Set down every record below exactly as it stands, minus the pictures.
------------------------------------
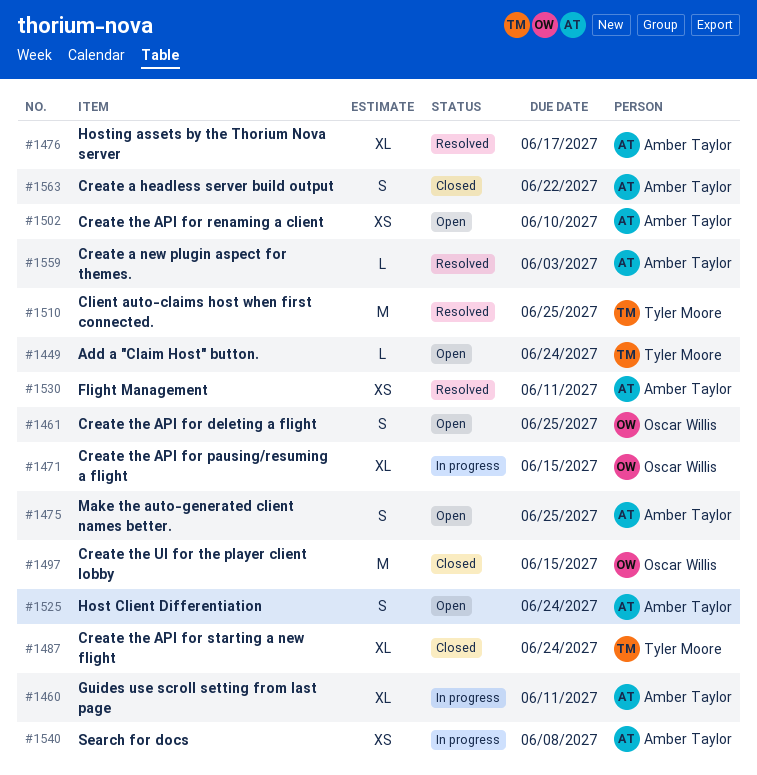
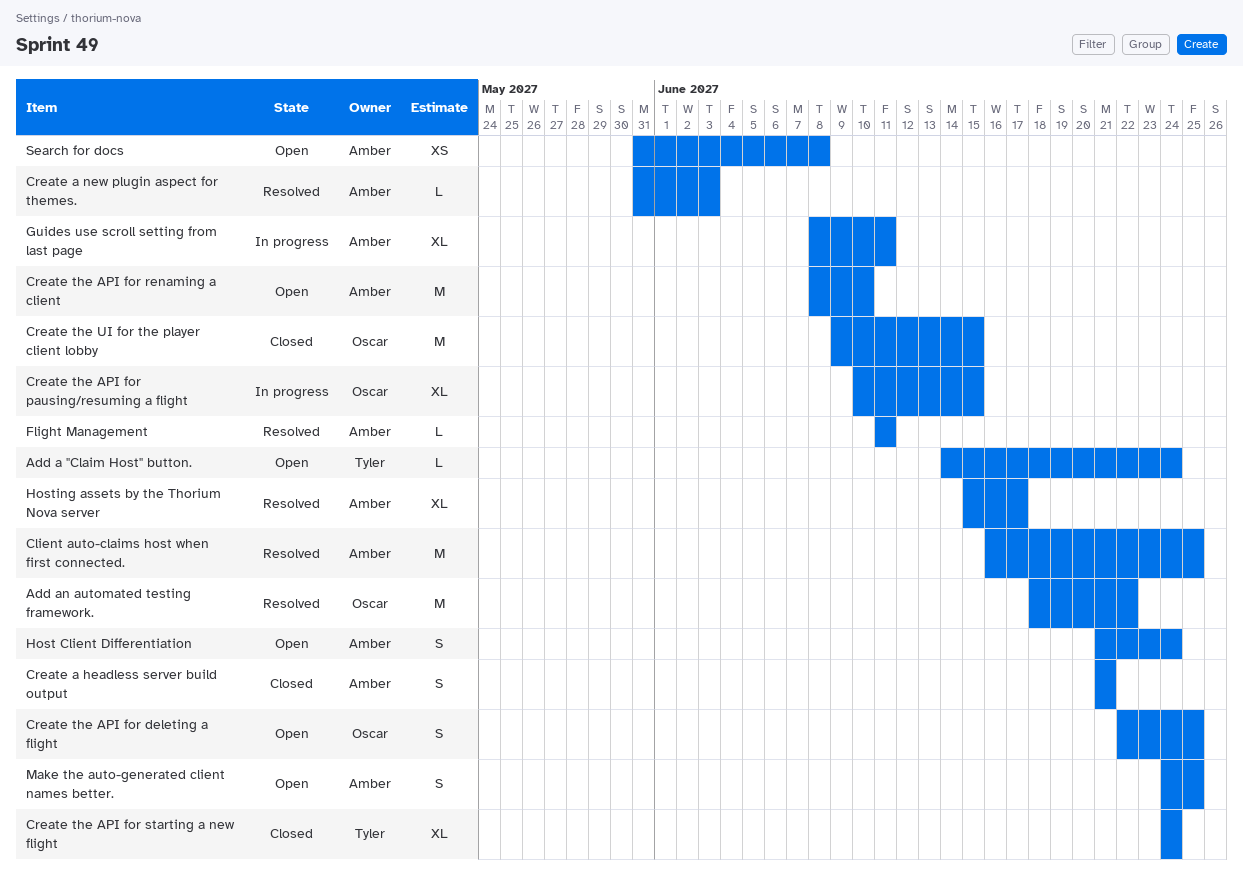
Add an automated testing framework.: none -> present
Client auto-claims host when first connected., owner: Tyler Moore -> Amber Taylor
Create a headless server build output, due: Jun 22 -> Jun 21
Create the API for renaming a client, estimate: XS -> M
Flight Management, estimate: XS -> L
Search for docs, status: In progress -> Open

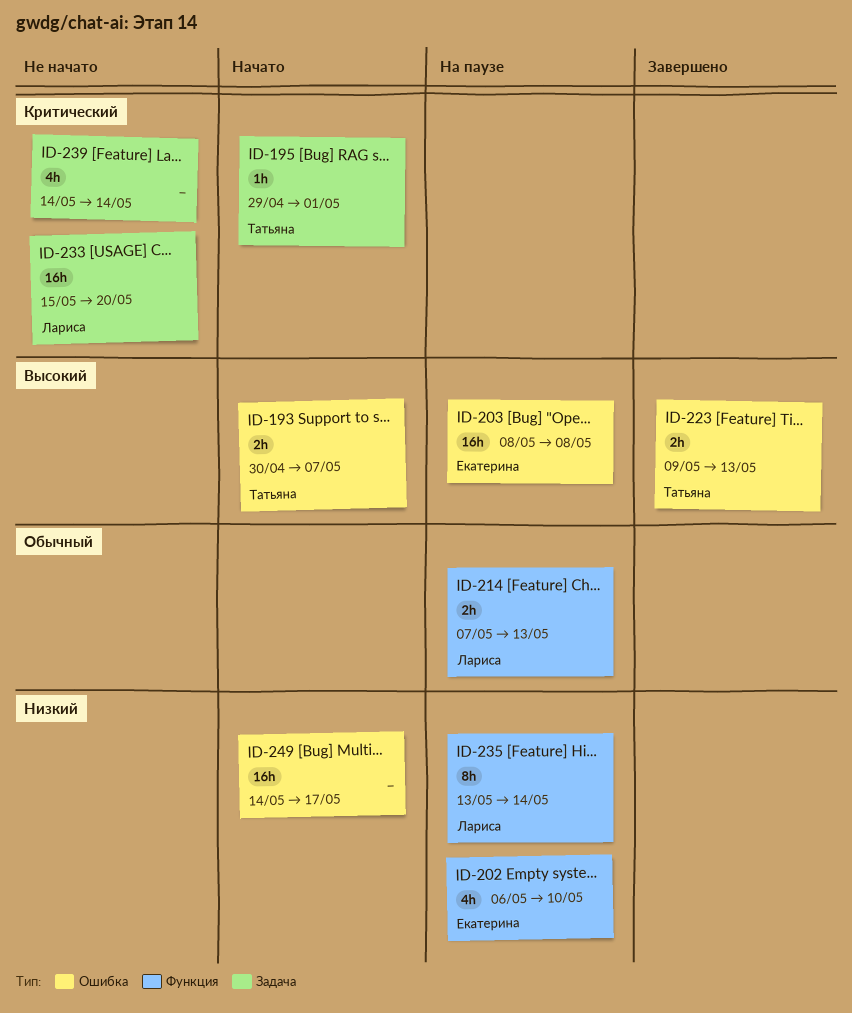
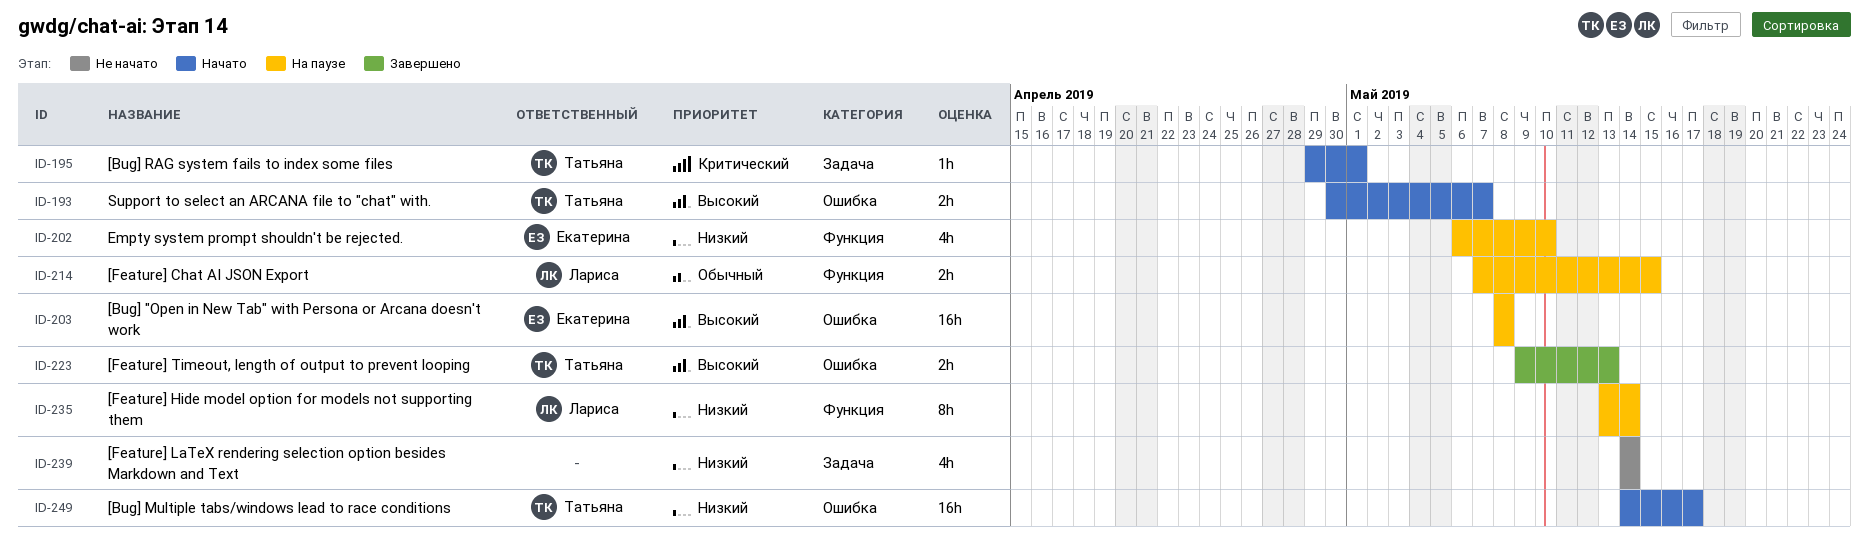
ID-214, due: May 13 -> May 15
ID-233: present -> none
ID-239, priority: Критический -> Низкий
ID-249, owner: none -> Татьяна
------------------------------------
**Output for this task**
Add an automated testing framework.: none -> present
Client auto-claims host when first connected., owner: Tyler Moore -> Amber Taylor
Create a headless server build output, due: Jun 22 -> Jun 21
Create the API for renaming a client, estimate: XS -> M
Flight Management, estimate: XS -> L
Search for docs, status: In progress -> Open

ID-214, due: May 13 -> May 15
ID-233: present -> none
ID-239, priority: Критический -> Низкий
ID-249, owner: none -> Татьяна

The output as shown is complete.